■ **What you have to do**:
Repeat the following data exactly, omitting pictures.

===============

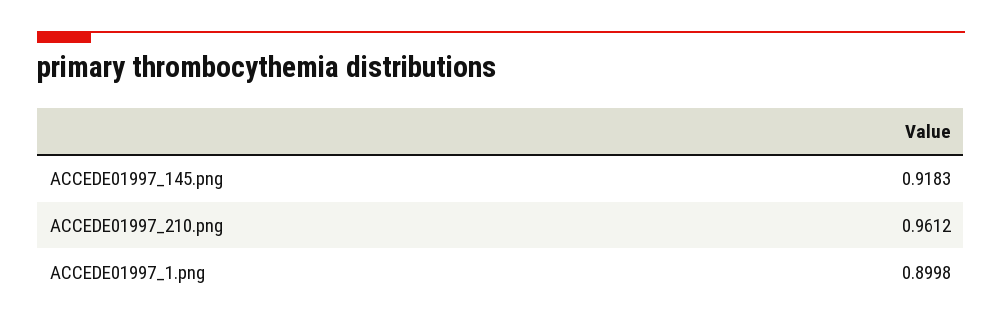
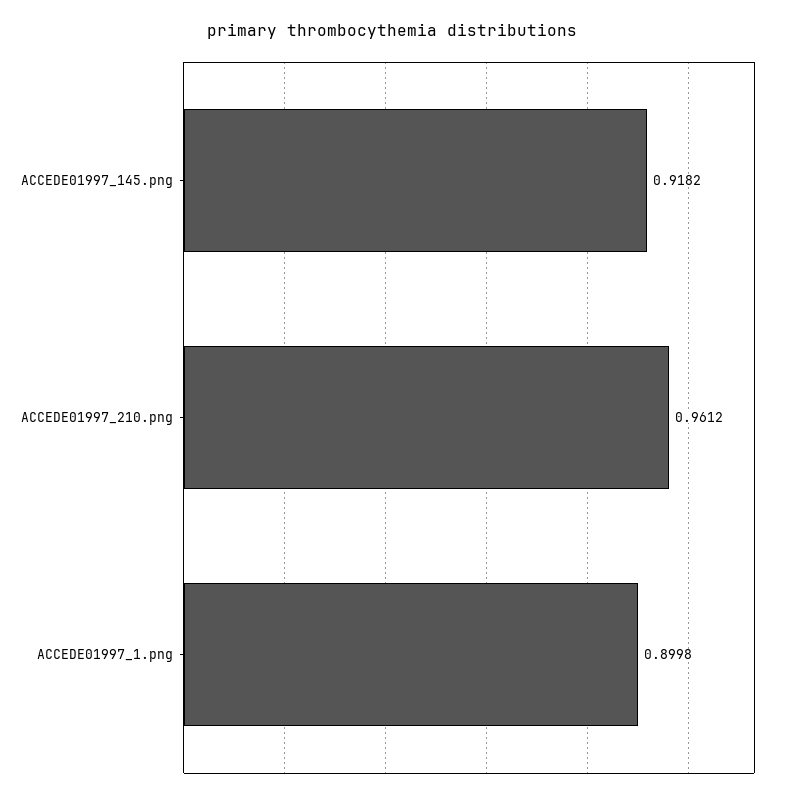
  {
-   "ACCEDE01997_145.png": 0.9183,
+   "ACCEDE01997_145.png": 0.9182,
    "ACCEDE01997_210.png": 0.9612,
    "ACCEDE01997_1.png": 0.8998
  }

===============

■ **Exercise solution**:
  {
-   "ACCEDE01997_145.png": 0.9183,
+   "ACCEDE01997_145.png": 0.9182,
    "ACCEDE01997_210.png": 0.9612,
    "ACCEDE01997_1.png": 0.8998
  }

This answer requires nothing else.